- [Task list]:
(1) In the mailing-list post about Spark SQL window functions, which version of Apache Spark does the writer ask about?
(2) Retype the part of the Spark SQL window functions post that opens with the words containing "You are viewing" and closes with "window functions (RowsBetween)".
(3) Extend the mailing-list post about Spark SQL window functions, picking up after its last sentence.

- [Document excerpt]:

Start of Block

You are viewing a plain text version of this content. The canonical link for it is here.
Posted to user@spark.apache.org by Mike Trienis <mi...@orcsol.com> on 2015/08/21 00:32:12 UTC

Spark SQL window functions (RowsBetween)

Hi All,

I would like some clarification regarding window functions for Apache Spark
1.4.0

   -
   https://databricks.com/blog/2015/07/15/introducing-window-functions-in-spark-sql.html

In particular, the "rowsBetween"

   * {{{
   *   val w = Window.partitionBy("name").orderBy("id")
   *   df.select(
   *     sum("price").over(w.rangeBetween(Long.MinValue, 2)),
   *     avg("price").over(w.rowsBetween(0, 4))
   *   )
   * }}}


Are any of the window functions available without a hive context? If the
answer is no, then is there any other way to accomplish this without using
hive?

End of Block

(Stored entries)

Start of Block

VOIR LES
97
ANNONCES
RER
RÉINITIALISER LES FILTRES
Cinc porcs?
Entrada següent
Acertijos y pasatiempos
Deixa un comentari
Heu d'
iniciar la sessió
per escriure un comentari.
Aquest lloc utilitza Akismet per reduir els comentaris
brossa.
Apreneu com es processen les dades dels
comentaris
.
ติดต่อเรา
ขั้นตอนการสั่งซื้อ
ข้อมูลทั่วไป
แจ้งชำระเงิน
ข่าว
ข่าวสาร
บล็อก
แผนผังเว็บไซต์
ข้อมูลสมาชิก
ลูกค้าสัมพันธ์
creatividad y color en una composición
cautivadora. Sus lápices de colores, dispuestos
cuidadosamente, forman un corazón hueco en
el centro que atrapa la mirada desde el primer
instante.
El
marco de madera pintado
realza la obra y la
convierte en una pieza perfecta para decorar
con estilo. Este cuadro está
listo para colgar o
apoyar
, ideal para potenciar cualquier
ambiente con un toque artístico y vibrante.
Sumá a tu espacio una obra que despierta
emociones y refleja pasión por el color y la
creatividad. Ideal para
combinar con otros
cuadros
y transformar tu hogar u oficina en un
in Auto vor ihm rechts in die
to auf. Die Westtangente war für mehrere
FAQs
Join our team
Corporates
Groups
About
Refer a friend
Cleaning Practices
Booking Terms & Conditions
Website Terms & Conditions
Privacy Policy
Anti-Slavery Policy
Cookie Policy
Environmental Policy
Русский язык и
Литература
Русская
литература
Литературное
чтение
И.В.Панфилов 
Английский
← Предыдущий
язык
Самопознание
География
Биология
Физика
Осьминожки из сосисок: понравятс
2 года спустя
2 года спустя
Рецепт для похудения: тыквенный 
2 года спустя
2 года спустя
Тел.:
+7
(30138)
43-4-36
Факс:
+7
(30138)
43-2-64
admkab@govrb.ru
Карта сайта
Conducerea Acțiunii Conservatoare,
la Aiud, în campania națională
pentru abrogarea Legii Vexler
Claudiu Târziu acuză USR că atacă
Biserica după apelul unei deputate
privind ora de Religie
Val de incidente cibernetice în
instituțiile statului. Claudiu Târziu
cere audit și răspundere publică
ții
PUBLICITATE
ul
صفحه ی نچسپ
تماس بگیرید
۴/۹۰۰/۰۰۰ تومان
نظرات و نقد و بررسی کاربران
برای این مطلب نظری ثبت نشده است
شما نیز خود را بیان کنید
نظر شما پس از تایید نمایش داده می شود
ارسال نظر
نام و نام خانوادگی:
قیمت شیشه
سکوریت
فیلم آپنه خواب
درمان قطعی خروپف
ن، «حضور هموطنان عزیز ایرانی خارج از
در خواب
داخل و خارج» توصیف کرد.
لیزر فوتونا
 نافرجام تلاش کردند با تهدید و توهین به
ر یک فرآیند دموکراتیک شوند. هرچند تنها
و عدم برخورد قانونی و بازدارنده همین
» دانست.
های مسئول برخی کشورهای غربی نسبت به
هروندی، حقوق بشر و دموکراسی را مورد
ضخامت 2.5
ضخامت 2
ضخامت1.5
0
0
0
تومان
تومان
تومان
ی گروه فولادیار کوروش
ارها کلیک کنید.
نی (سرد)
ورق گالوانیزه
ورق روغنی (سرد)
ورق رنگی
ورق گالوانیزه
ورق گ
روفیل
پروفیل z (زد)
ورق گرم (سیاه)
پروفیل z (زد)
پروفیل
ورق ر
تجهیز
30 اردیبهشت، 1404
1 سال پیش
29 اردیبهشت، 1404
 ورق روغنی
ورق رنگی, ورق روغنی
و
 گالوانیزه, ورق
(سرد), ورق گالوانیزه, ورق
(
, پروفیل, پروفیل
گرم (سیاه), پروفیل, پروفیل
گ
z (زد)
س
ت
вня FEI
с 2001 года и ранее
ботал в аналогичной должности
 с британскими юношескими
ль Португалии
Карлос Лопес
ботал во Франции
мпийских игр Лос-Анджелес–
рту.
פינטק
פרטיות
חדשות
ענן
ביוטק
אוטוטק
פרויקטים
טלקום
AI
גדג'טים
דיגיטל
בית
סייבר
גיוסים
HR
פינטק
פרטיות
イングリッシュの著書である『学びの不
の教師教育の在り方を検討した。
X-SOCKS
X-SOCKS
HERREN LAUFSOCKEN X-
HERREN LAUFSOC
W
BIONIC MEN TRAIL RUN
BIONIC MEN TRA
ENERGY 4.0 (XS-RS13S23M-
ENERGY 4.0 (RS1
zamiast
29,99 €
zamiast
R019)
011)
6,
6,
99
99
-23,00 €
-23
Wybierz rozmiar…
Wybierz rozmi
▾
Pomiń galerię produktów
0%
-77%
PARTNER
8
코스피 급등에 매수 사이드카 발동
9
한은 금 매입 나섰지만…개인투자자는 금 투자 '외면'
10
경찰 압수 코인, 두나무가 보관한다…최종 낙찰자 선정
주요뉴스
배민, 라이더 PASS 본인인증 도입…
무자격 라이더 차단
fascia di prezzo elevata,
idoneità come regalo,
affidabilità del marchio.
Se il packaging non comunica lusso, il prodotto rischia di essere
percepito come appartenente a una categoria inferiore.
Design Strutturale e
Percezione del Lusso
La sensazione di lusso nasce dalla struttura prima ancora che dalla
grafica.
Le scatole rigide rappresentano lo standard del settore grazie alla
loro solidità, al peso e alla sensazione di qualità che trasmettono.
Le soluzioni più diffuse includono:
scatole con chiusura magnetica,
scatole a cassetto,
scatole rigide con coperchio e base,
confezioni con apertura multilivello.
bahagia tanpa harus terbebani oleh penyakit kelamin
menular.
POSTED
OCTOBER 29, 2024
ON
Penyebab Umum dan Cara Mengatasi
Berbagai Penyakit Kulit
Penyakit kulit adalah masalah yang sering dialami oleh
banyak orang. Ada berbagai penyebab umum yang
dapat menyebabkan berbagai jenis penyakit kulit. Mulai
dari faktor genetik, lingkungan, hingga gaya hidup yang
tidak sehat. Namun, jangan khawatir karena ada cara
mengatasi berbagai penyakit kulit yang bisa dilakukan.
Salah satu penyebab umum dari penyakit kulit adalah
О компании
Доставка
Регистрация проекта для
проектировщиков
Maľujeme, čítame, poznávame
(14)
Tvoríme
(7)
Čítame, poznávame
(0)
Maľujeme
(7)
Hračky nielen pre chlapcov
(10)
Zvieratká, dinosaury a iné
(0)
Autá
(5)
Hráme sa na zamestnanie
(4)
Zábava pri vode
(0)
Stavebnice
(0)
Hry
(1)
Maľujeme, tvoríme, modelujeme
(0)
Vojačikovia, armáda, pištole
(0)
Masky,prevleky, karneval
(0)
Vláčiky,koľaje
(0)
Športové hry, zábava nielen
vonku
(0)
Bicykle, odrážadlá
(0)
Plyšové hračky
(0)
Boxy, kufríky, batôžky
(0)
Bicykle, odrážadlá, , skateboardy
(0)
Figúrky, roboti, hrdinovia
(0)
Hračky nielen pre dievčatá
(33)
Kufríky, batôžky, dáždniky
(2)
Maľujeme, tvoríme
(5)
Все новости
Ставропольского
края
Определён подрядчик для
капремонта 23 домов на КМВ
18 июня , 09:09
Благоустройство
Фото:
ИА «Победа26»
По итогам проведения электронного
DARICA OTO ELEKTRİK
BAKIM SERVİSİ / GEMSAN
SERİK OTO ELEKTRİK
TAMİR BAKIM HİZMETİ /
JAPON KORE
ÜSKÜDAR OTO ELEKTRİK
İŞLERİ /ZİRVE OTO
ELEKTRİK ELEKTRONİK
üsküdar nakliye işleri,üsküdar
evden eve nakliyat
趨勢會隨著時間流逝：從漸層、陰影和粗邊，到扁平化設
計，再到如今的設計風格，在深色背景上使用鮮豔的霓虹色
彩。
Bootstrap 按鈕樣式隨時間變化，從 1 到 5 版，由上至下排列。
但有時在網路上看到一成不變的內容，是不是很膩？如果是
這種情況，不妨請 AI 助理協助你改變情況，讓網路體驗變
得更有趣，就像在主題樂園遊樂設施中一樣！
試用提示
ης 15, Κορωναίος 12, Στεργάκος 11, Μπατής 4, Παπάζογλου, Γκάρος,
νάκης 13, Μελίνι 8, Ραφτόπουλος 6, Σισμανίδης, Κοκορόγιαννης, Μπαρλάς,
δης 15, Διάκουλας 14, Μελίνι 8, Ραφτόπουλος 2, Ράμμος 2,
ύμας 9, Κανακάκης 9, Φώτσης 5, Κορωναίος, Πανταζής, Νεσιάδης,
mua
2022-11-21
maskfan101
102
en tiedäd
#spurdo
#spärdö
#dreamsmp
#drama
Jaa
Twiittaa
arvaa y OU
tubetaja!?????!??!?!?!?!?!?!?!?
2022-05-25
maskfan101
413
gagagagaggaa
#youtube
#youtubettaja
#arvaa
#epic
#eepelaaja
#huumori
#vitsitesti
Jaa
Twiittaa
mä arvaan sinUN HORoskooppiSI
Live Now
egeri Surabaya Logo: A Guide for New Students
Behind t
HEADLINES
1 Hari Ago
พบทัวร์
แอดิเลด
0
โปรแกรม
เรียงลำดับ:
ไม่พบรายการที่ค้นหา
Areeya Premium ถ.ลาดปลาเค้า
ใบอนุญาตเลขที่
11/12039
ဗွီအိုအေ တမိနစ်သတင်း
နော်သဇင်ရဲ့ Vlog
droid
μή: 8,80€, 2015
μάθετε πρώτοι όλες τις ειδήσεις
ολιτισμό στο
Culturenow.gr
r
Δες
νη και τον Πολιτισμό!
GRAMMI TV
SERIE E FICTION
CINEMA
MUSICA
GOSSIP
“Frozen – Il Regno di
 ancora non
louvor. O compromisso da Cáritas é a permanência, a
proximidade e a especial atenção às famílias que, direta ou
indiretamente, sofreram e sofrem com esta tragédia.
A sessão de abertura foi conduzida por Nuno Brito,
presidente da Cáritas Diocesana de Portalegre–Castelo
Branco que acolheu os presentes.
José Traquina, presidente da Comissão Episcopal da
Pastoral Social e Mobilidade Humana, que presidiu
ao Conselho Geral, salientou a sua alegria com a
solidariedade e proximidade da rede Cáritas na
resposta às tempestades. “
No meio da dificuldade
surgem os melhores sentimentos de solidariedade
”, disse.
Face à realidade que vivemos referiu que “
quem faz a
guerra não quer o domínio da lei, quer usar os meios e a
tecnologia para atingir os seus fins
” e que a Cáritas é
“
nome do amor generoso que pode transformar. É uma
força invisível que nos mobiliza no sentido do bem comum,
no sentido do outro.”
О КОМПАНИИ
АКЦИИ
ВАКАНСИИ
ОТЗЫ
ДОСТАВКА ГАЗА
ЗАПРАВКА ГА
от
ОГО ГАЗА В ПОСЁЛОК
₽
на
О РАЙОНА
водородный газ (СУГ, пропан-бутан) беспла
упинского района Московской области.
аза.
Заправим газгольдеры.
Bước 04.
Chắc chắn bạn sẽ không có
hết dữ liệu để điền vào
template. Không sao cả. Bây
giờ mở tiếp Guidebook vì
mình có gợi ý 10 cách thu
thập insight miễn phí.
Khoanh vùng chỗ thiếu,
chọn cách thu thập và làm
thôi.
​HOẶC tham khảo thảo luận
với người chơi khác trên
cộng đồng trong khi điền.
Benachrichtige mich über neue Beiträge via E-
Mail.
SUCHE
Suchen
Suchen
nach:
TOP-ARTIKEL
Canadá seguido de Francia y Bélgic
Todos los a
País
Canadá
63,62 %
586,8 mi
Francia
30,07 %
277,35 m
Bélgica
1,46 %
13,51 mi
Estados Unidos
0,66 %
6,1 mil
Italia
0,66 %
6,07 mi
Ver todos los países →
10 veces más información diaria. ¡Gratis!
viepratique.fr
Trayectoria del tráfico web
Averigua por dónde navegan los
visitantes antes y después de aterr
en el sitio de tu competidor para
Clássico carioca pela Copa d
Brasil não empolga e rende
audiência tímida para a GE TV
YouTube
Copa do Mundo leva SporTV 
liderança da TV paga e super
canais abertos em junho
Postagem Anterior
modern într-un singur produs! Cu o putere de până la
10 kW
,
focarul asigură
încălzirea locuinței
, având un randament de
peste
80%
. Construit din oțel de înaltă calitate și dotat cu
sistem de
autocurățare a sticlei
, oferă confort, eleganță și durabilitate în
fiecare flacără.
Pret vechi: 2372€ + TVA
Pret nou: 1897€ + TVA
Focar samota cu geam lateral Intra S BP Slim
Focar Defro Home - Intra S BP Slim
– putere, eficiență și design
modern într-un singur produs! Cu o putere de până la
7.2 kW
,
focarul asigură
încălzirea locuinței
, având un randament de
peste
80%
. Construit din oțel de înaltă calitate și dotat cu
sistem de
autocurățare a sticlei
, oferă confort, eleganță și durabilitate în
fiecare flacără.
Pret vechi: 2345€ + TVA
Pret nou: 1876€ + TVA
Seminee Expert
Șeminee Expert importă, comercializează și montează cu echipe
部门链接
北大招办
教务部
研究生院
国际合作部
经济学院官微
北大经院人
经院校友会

End of Block

- [Answers below]:
(1) Apache Spark 1.4.0

(2)
You are viewing a plain text version of this content. The canonical link for it is here.
Posted to user@spark.apache.org by Mike Trienis <mi...@orcsol.com> on 2015/08/21 00:32:12 UTC

Spark SQL window functions (RowsBetween)

(3)
I need to compare the the i[th] row with the [i-1]th row of col2 (sorted by
col1). If item_i of the i[th] row and the item_[i-1] of the [i-1]th row are
different then I need to increment the count of item_[i-1] by 1.


col1| col2
----------------------------------------------------------
1    | item_1
2    | item_1
3    | item_2
4    | item_1
5    | item_2
6    | item_1

In the above example, if we scan two rows at a time downwards,  we see that
row 2 and row 3 are different therefore we add one to item_1. Next, we see
that row 3 is different from row 4, then add one to item_2. Continue until
we end up with:

 col2      | col3
-------------------------------
 item_1  | 2
 item_2  | 2

Thanks, Mike.